Empat orang pertama merupakan instruktur yang juga menduduki jabatan struktural sebagai kepala bagian, kepala bidang dan kepala seksi. Sementara MK berasal dari CV yang menjadi rekanan pemenang tender proyek pengadaan modul tersebut.
Proyek tersebut diberikan Kementerian Pendidikan dan Kebudayaan kepada Pusat Pengembangan dan Pemberdayaan Pendidik dan Tenaga Kependidikan Bidang Otomotif dan Elektronika (PPPPTK - BOE) - VEDC (Vocabulary Education Development Center) Malang. Namun dalam perjalanannya terjadi penyelewengan berupa mark up dan indikasi korupsi.
Kelimanya diduga melanggar Pasal 2 ayat 1, Pasal 3 dan Pasal 9 Undang-Undang No 31 Tahun 1999 sebagaimana telah diubah dengan Undang-Undang No 20 Tahun 2001 tentang Pemberantasan Tindak Pidana Korupsi. Penyidik melalui Badan Pemeriksa Keuangan dan Pembangunan (BPKP) Jawa Timur dalam perhitungannya negara Rp 312 juta.
"Audit BPKP, negara dirugikan sekitar Rp 312 juta," tegas Tatang.
Indikasi tindak pidana korupsi yang muncul adalah PPK tidak mengendalikan kontrak, kontrak lumpsum tidak diperbolehkan ditambah atau dikurangi, pelaksanaan lelang tidak diumumkan melalui Layanan Pengadaan Secara Elektronik (LPSE), pemilihan penyedia barang dan jasa secara resmi tidak diberitahukan melalui portal resmi LPSE, serta panitia tidak mengecek pekerjaan seperti dalam kontrak.
Indikasi pelanggaran ini seperti diatur dalam Perpres Nomor 54 Tahun 2010 tentang Pengadaan Barang dan Jasa. Indikasi yang terlihat adalah jumlah barang yang disediakan tidak sesuai dengan dalam kontrak, padahal nilai kontraknya sama.
"Nilai kontrak pengadaan menggunakan dana APBN sebesar Rp 1,053 miliar untuk 21 ribu eksemplar modul.
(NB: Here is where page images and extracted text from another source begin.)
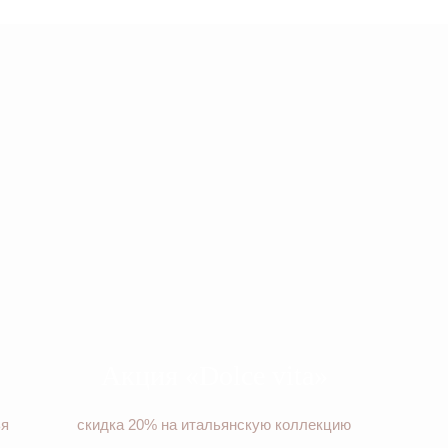
Акция «Dolce vita»
ья
скидка 20% на итальянскую коллекцию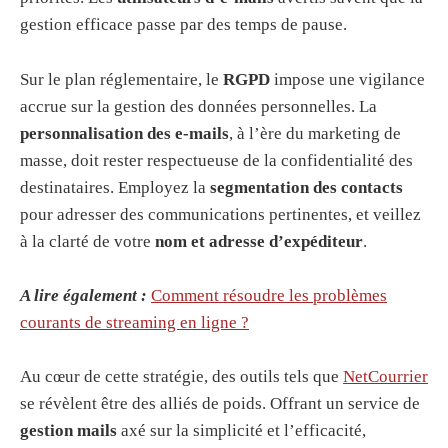
gestion efficace passe par des temps de pause.
Sur le plan réglementaire, le
RGPD
impose une vigilance
accrue sur la gestion des données personnelles. La
personnalisation des e-mails
, à l’ère du marketing de
masse, doit rester respectueuse de la confidentialité des
destinataires. Employez la
segmentation des contacts
pour adresser des communications pertinentes, et veillez
à la clarté de votre
nom et adresse d’expéditeur
.
A lire également :
Comment résoudre les problèmes
courants de streaming en ligne ?
Au cœur de cette stratégie, des outils tels que
NetCourrier
se révèlent être des alliés de poids. Offrant un service de
gestion mails
axé sur la simplicité et l’efficacité,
Tetapi faktanya modul yang ada hanya 16 ribu lebih eksemplar," katanya.
Ada kekurangan sekitar 4 ribu eksemplar yang kemudian dihitung sebagai kerugian negara sebesar Rp 312 juta.
Kasus ini muncul setelah diadukan Malang Corruption Watch (MCW) pada 19 September 2014. Kemudian naik menjadi laporan polisi pada 27 April 2015. Sebanyak 25 orang saksi diperiksa hingga ada penetapan tersangka.